[Text under study]
==*==

For deception and tracking technology to move from “bleeding edge” to mainstream, we need more examples of successful early detection and specific attacker attribution. I have been personally involved in many examples, but we need more. Right now, many users of deception tech are reluctant to tell their stories because they consider this technology a competitive advantage. But to help all organizations put an end to data loss, we need to start talking more about what’s working and what isn’t, if we have any chance at all to stop it. Some examples of actual attributed attacks is a great start, but more are necessary to teach how well the technology actually works.
What have you been doing to publicize this idea? Have you been using any innovative marketing strategies?
I’ve been speaking at large enterprise security events, such as the RSA Conference, to share my viewpoint and scientific research in the deception and tracking technology fields. I’ve been writing extensively about my research and approach to deception and tracking tech in large, national cybersecurity publications. I want to reach those who are cybersecurity practitioners to let them know there’s a better way to approach data loss. I also brief government organizations, as needed.
None of us are able to achieve success without some help along the way. Is there a particular person who you are grateful towards who helped get you to where you are? Can you share a story about that?
I have had so many people I am grateful to have helped me, including program managers at DARPA, business professionals and CEO’s of security companies. Singling out any one person will detract from the many others who I should also mention. I also have many students that I’ve mentored who have gone on to achieve great things in the field.
How have you used your success to bring goodness to the world?
I am committed to the idea of never doing harm with my research and technology. My work has always focused on defending systems so all users can create and enjoy the full advantages that computing and the internet provides. I’m not an advocate of so-called “hacking back” under its current definition because I don’t believe that counter-measures in which the defenders seek and destroy a hacker’s systems is a productive way to protect data. If anything, this approach could cause cyberwarfare to escalate to a place we don’t want to be. But I do believe in taking proactive security actions, and I like to imagine a world where hackers and cybercriminals decide that nefarious behaviors simply aren’t worth the effort. We have to make it harder for them to carry out their plans and easier to hold them accountable when they do.
What are your “5 Things I Wish Someone Told Me Before I Started” and why. (Please share a story or example for each.)
1- I wish someone advised me when I founded my first start-up company to focus on a single idea: have a customer first. Building a solution or product, and then finding someone who wanted to use it, is not a good strategy.

==*==

[Dataset extract]
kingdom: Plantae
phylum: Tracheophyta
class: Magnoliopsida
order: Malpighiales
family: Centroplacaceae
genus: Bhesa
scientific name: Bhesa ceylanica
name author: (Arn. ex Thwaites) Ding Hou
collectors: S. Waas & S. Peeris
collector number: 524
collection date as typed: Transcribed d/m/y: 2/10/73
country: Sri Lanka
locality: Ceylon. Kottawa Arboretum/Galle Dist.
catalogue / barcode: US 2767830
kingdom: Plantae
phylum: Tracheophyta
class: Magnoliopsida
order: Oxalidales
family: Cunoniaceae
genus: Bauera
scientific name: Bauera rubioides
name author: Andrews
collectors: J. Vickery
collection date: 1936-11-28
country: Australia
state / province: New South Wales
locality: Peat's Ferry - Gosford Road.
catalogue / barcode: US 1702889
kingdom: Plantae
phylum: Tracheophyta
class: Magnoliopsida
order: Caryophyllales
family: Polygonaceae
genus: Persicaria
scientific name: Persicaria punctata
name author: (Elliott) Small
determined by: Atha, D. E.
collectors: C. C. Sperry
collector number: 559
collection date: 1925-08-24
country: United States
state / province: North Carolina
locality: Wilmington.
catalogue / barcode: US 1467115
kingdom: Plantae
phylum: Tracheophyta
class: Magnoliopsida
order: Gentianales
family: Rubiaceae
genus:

==*==

[Problems to work on]
A. Can you revise the interview from "What are your" to "a good strategy.", putting "business" in place of "start-up company"?
B. Answer these questions about the interview:
(i) Which conference is named as one of the large enterprise security events where the interviewee speaks?
(ii) At what organization did some of the program managers the interviewee is grateful to work?
(iii) According to the interviewee, what could the "hacking back" approach cause to escalate?

[Numbered responses]
A.
What are your “5 Things I Wish Someone Told Me Before I Started” and why. (Please share a story or example for each.)
1- I wish someone advised me when I founded my first business to focus on a single idea: have a customer first. Building a solution or product, and then finding someone who wanted to use it, is not a good strategy.

B.
(i) The RSA Conference.
(ii) DARPA.
(iii) Cyberwarfare.